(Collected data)
Segment Open

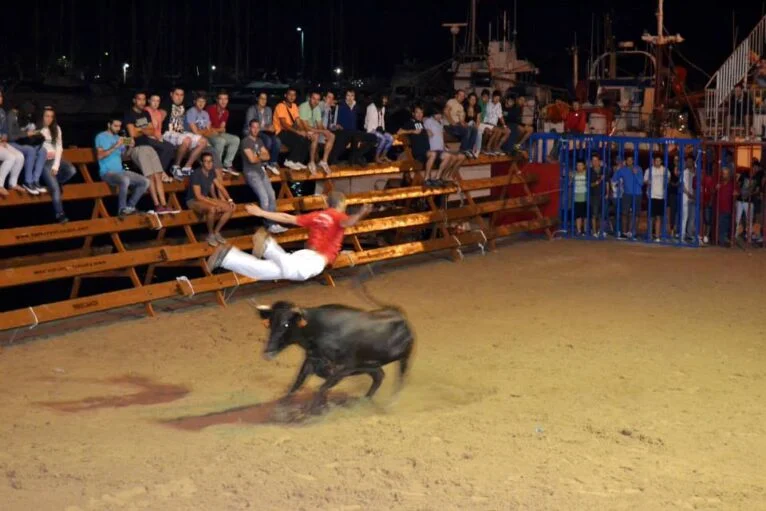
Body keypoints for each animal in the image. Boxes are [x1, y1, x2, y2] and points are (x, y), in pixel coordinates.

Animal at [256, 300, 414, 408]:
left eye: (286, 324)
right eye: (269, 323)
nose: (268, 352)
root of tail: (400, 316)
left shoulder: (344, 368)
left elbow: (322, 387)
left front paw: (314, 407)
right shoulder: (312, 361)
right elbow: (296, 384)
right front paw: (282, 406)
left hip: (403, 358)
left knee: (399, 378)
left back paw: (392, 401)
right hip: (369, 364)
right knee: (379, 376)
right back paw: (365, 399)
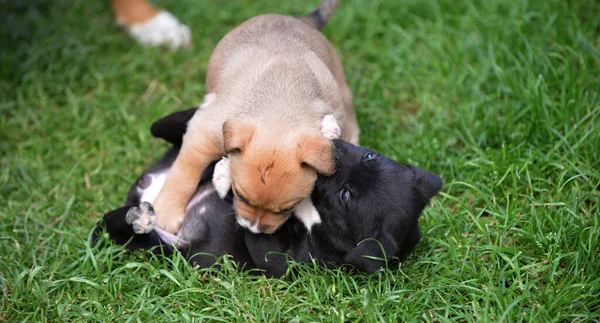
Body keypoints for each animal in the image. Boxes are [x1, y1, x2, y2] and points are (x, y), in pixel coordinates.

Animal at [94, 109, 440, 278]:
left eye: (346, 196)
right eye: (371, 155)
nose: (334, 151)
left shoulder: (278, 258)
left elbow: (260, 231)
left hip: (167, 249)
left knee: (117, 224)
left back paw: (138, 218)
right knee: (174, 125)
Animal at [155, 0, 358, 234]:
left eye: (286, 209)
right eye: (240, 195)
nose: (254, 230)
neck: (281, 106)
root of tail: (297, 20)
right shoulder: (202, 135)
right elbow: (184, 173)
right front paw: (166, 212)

Segment Closed
Segment Open

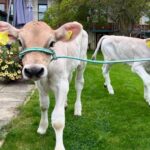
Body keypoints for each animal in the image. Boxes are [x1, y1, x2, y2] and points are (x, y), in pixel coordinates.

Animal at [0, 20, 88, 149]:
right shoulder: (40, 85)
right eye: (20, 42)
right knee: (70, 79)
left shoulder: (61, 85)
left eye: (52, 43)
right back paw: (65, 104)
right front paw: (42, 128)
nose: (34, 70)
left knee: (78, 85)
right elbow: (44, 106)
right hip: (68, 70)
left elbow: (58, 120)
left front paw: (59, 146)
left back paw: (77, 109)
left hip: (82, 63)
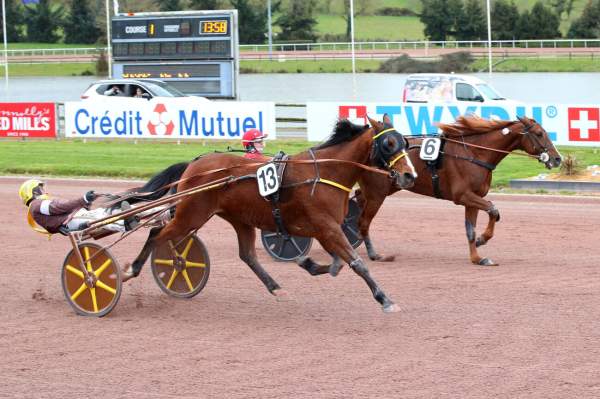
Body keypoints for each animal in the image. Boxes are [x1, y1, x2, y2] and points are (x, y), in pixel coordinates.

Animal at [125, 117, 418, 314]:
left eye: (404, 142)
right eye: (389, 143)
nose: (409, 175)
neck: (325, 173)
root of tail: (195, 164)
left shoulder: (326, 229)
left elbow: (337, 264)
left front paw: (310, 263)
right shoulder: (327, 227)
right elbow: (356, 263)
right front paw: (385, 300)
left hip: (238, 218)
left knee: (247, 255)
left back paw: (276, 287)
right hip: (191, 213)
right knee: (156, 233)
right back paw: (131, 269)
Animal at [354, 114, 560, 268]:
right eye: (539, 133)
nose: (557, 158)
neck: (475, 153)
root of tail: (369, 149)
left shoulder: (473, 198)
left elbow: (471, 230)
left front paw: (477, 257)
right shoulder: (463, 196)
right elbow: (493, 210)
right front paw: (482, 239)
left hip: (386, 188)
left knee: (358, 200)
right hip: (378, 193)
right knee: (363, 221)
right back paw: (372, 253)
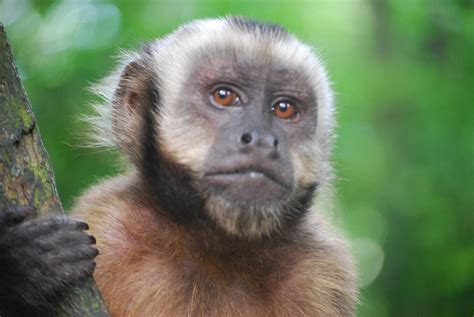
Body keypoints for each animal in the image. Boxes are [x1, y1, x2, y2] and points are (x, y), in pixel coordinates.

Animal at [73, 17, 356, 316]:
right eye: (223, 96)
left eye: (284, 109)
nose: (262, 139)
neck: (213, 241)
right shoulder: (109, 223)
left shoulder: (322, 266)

Segment Closed

→ Task description: The required answer is the run of lines above, starting at the line with "nose: (334, 151)" and ending at the line with "right elbow: (184, 173)", reproduced exactly with both ends.

→ Exercise output:
nose: (334, 151)
left shoulder: (278, 258)
left elbow: (260, 231)
left hip: (167, 249)
left knee: (117, 224)
left back paw: (138, 218)
right knee: (174, 125)
Animal at [155, 0, 358, 234]:
left eye: (286, 209)
right eye: (240, 195)
nose: (254, 230)
neck: (281, 106)
root of tail: (297, 20)
right shoulder: (202, 135)
right elbow: (184, 173)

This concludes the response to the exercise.